O cafeicultor de Pedregulho, Dirnei de Barros, não anda nada satisfeito. A previsão dele era colher 1,2 mil sacas. Não deve chegar a mil. “Acho que deve render 900 sacas. Ficou muito baixo em comparação com o ano passado, quando colhi 6 mil”. Mesmo com uma produção menor, o cafeicultor não venderá o café rapidamente. Assim como 80% da produção regional, os grãos produzidos na propriedade de Dirnei de Barros ficarão armazenados.

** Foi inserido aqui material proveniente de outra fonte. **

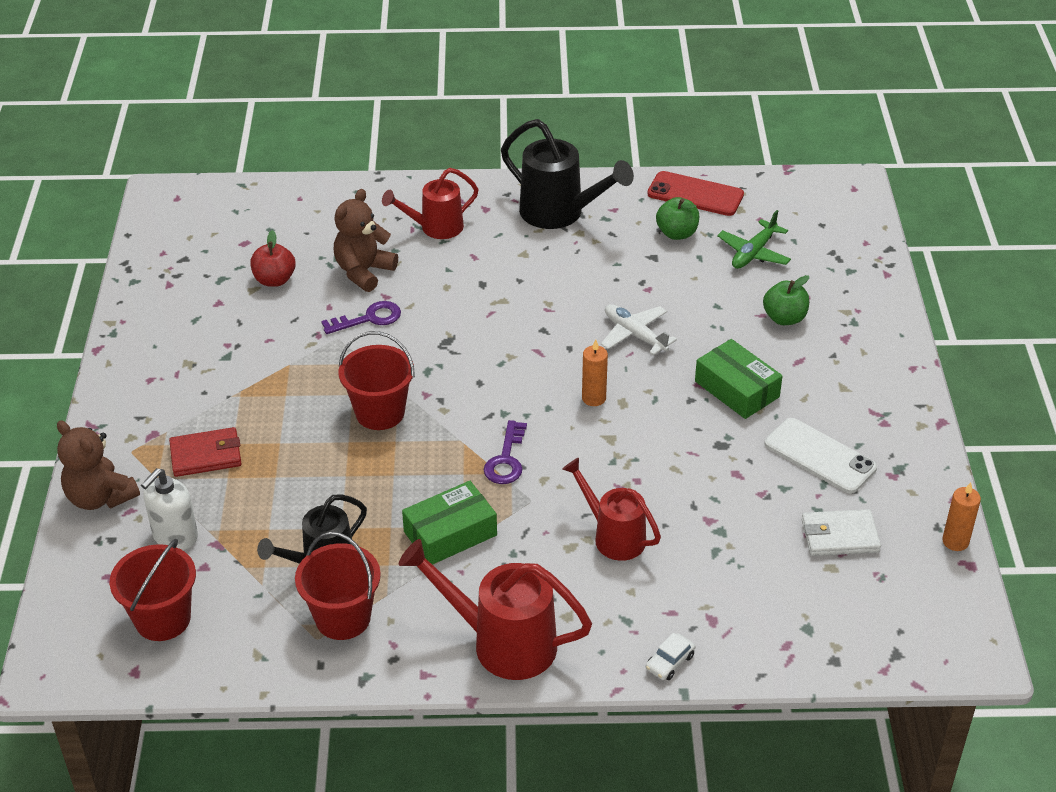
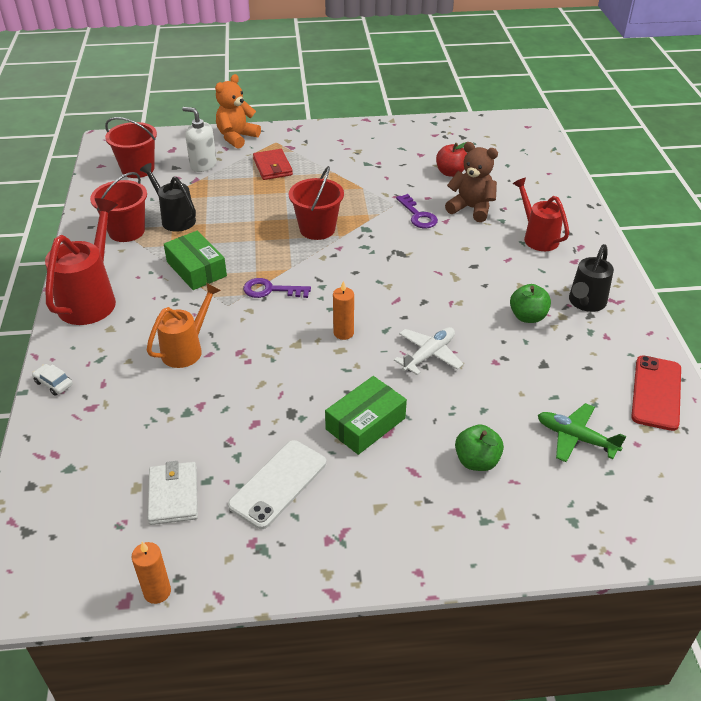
camera: 85 degrees right, 0 degrees up
(100, 497) = (237, 137): brown teddy bear -> orange teddy bear
(559, 213) = (585, 303): black watering can -> black watering can, size x0.66
(613, 536) = (186, 349): red watering can -> orange watering can
(677, 233) = (586, 380): green apple -> green apple (527, 316)

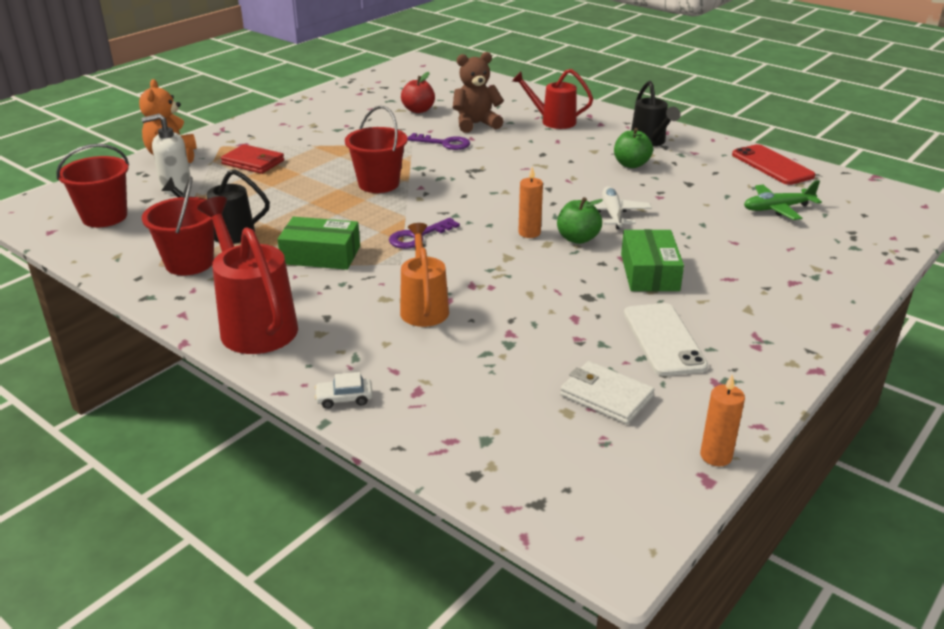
camera: 45 degrees left, 10 degrees down
(476, 461) = (752, 251): green apple -> green apple (578, 238)

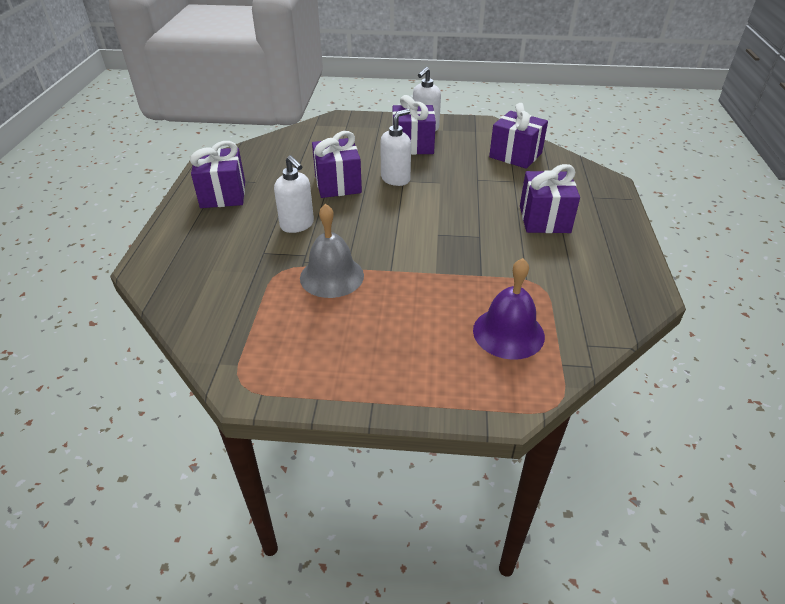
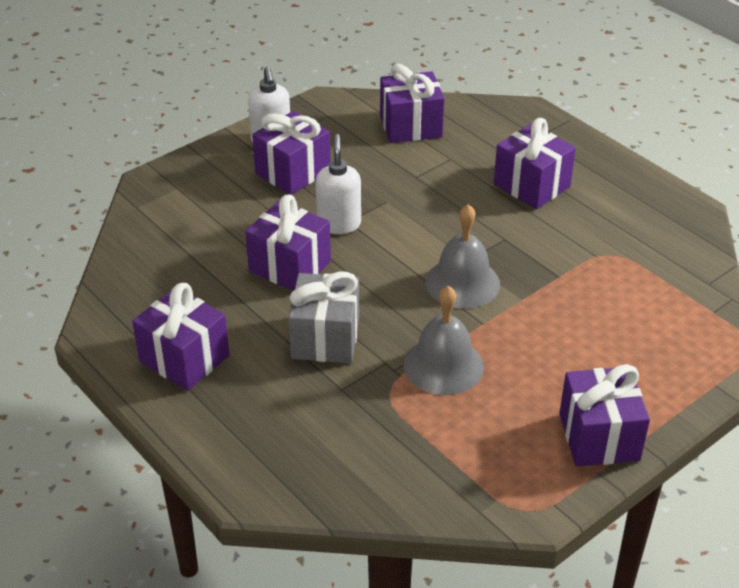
camera: 45 degrees left, 0 degrees up
(297, 225) = (325, 338): white soap dispenser -> grey gift
(352, 379) = (599, 437): none -> purple gift
(414, 243) = (462, 283): none -> grey bell
(508, 333) = (648, 313): purple bell -> none

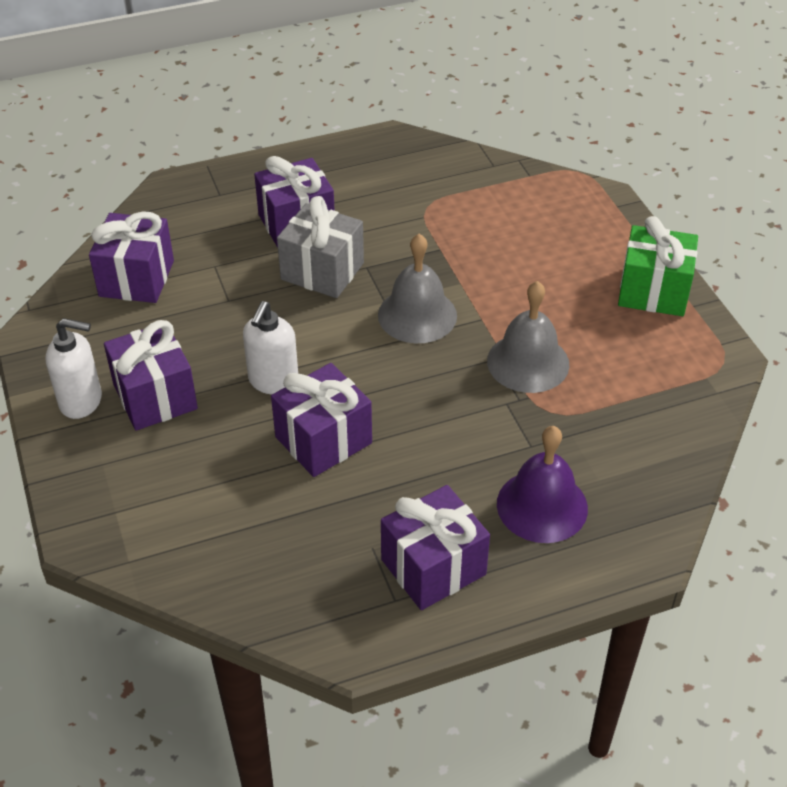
camera: 70 degrees left, 5 degrees up
(274, 410) = (542, 506): none -> purple bell
(325, 338) = (452, 439): grey gift -> grey gift (322, 271)
(339, 224) = (273, 381): white soap dispenser -> white soap dispenser turned 90 degrees counterclockwise
(599, 437) = (653, 291): purple gift -> green gift

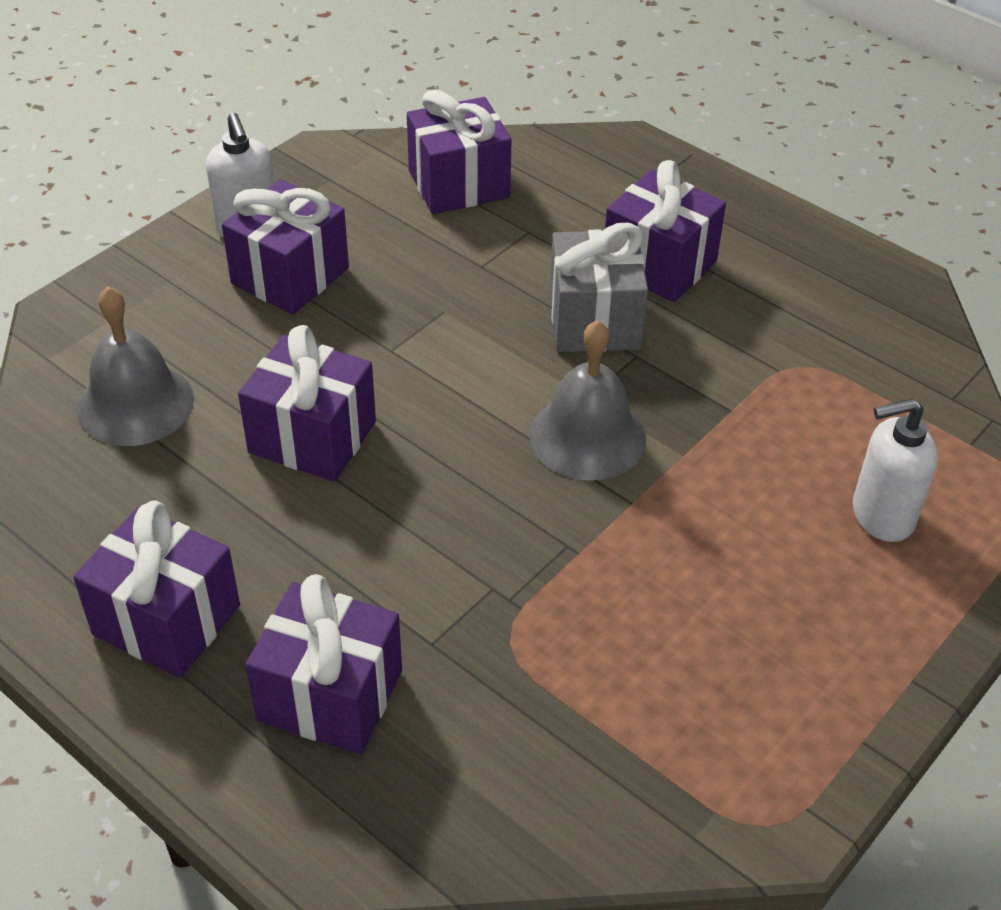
camera: 60 degrees right, 0 degrees up
(273, 381) = (377, 356): white soap dispenser -> white soap dispenser (881, 516)
(528, 362) = (586, 582): grey bell -> grey bell (135, 404)
(542, 506) = (330, 695): purple bell -> purple gift
(653, 291) = (850, 678): green gift -> none

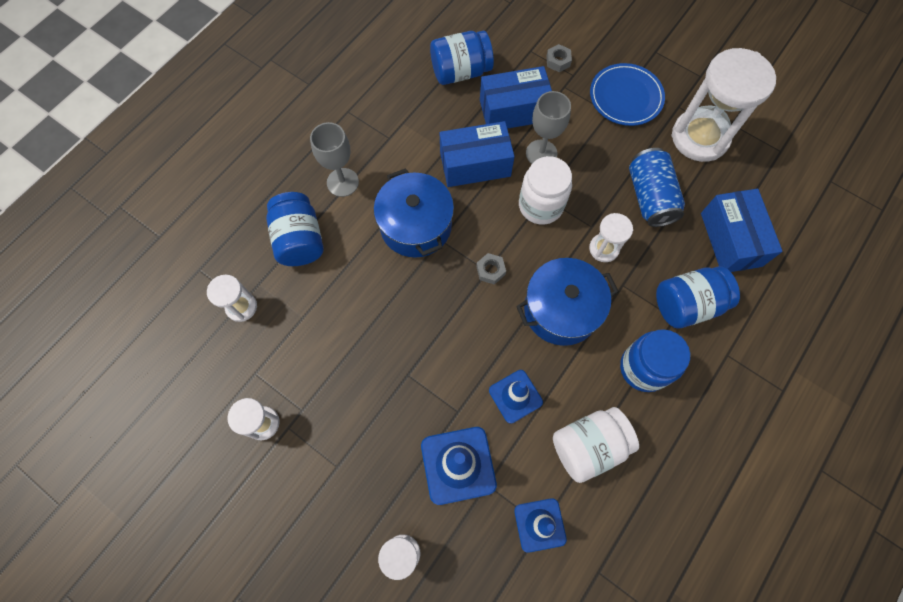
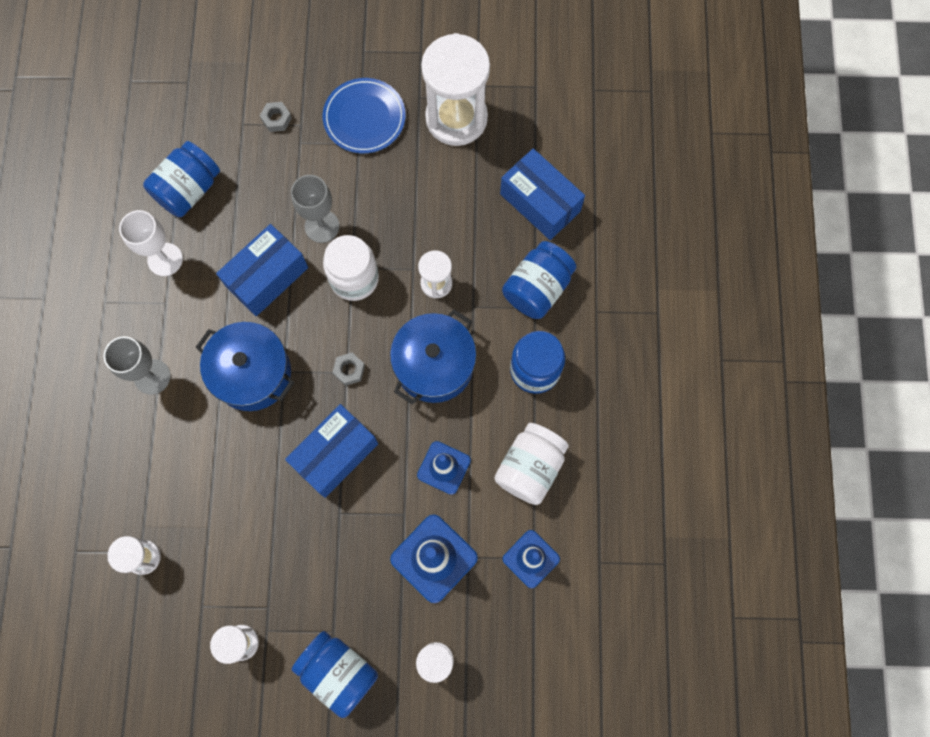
camera: 35 degrees left, 5 degrees up
(299, 240) = (152, 459): blue jar -> blue jar (338, 672)
(410, 108) = (165, 259): none -> white goblet
(513, 110) = (267, 198): blue box -> blue box (335, 454)
(650, 197) = (447, 206): blue can -> none

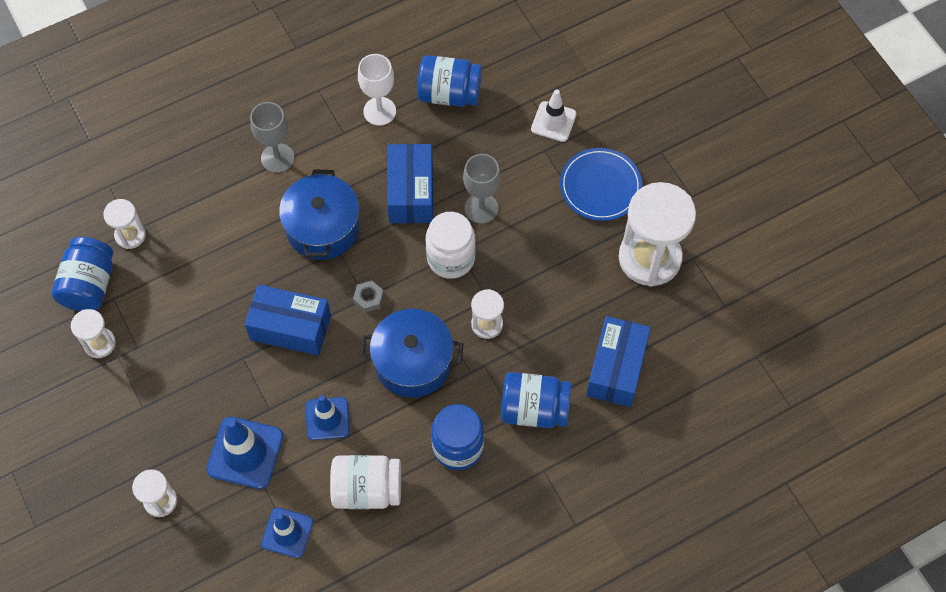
camera: 60 degrees right, 10 degrees down
(267, 277) = (411, 192): blue box -> blue box turned 75 degrees clockwise
(276, 119) = (553, 121): grey nut -> white traffic cone
(338, 672) = (112, 429): blue jar -> blue jar (89, 285)

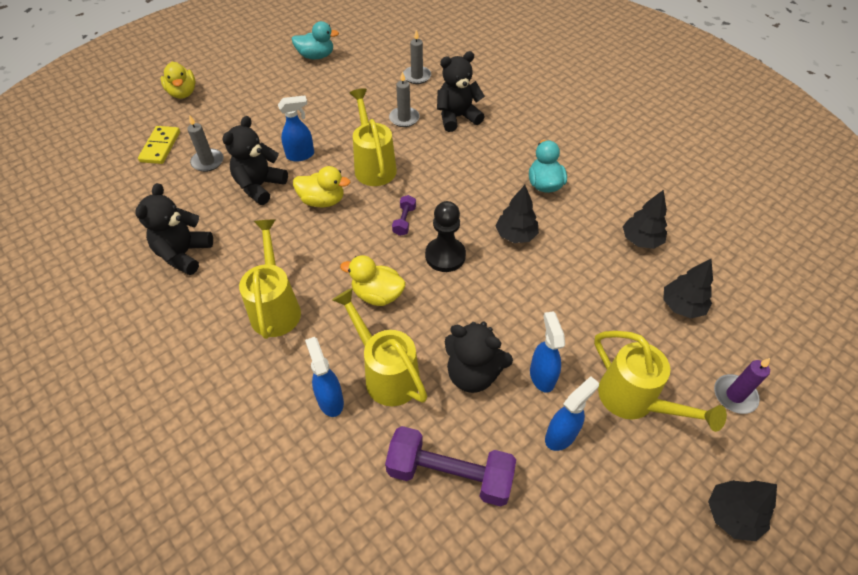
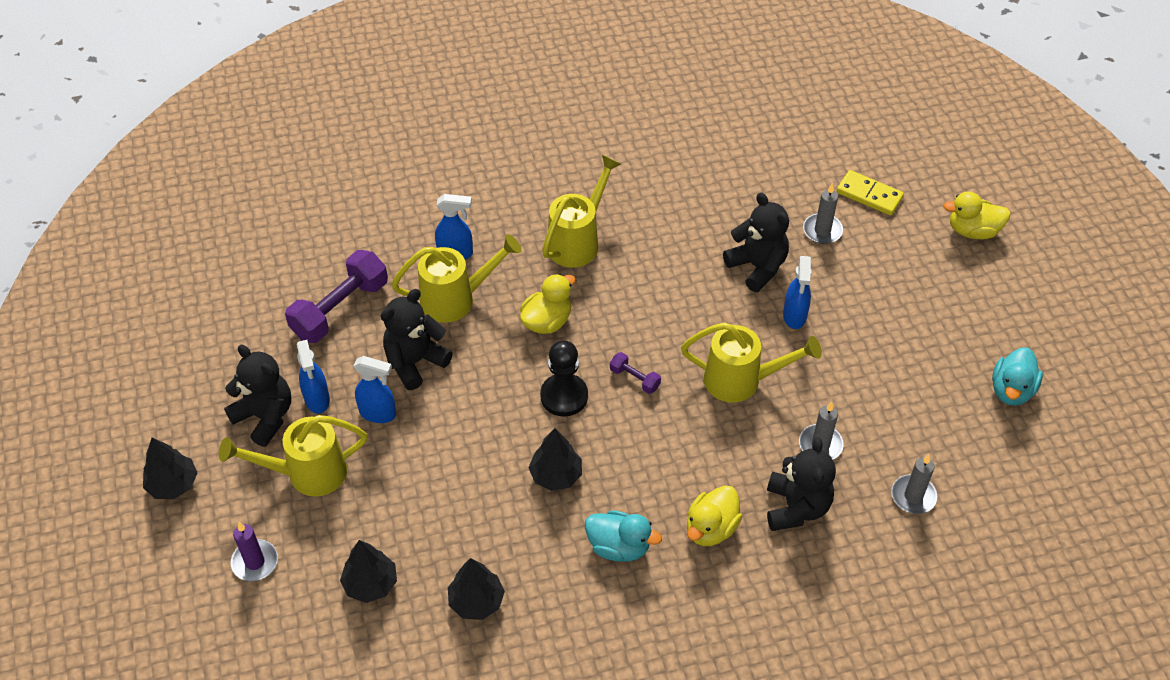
camera: 115 degrees right, 0 degrees up
(184, 254) = (685, 188): black teddy bear -> black teddy bear (265, 417)
(276, 307) = (578, 241): yellow watering can -> yellow watering can turned 75 degrees counterclockwise
(322, 201) = (705, 315): yellow duck -> yellow duck (711, 528)

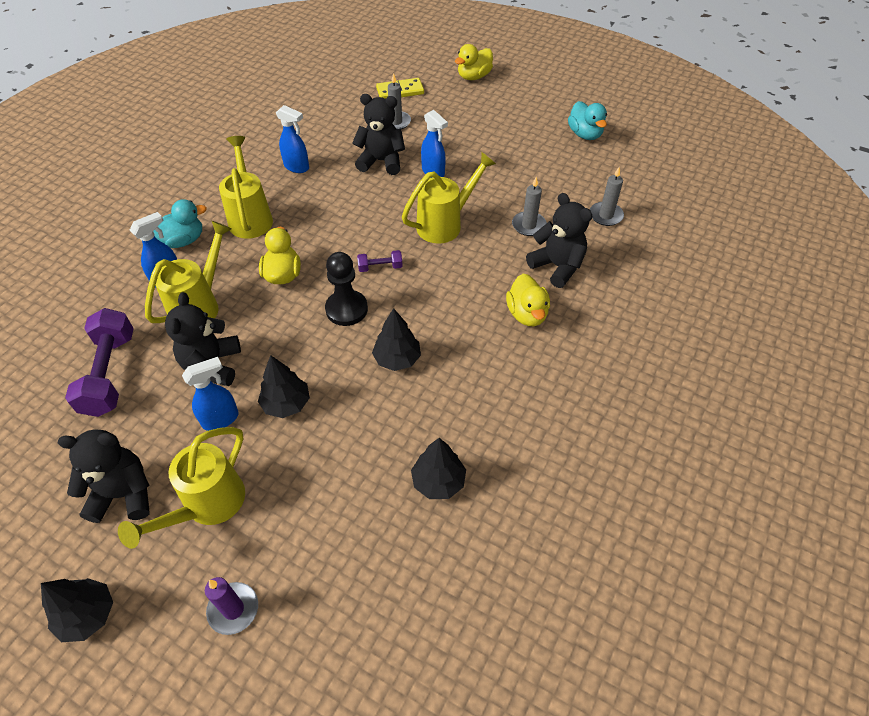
camera: 45 degrees left, 0 degrees up
(317, 400) = (158, 448): blue spray bottle -> blue spray bottle (297, 167)
(371, 584) = (348, 539): black tree -> black tree (286, 404)
(619, 546) = (487, 368): turquoise duck -> turquoise duck (182, 241)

O cafeicultor espera preços mais altos para negociar a produção. Atualmente, a saca de 60 quilos é vendida, em média, por R$ 220. O valor é considerado baixo pelos produtores que, em sua maioria, pediu empréstimo em banco para custear a produção. “Esse preço é péssimo para o produtor. O ideal seria R$ 300 a saca. Acredito que a maioria dos cafeicultores consegue segurar a produção em armazéns até fevereiro para que o preço melhore”, disse o presidente do Sindicato Rural de Ibiraci, Gaspar Reis Tavares.
A grande vilã da queda da safra deste ano, além do fenômeno natural (bienalidade), foi a seca. As altas temperaturas (de até 30 graus) no ano passado prejudicaram a florada e o nascimento de grãos. Além disso, nem todos trataram da plantação como deveriam. “A safra do ano passado foi a maior dos últimos sete anos. A planta sente. Em algumas fazendas, a queda deve chegar a 80%”, disse Víctor Alexandre Ferreira.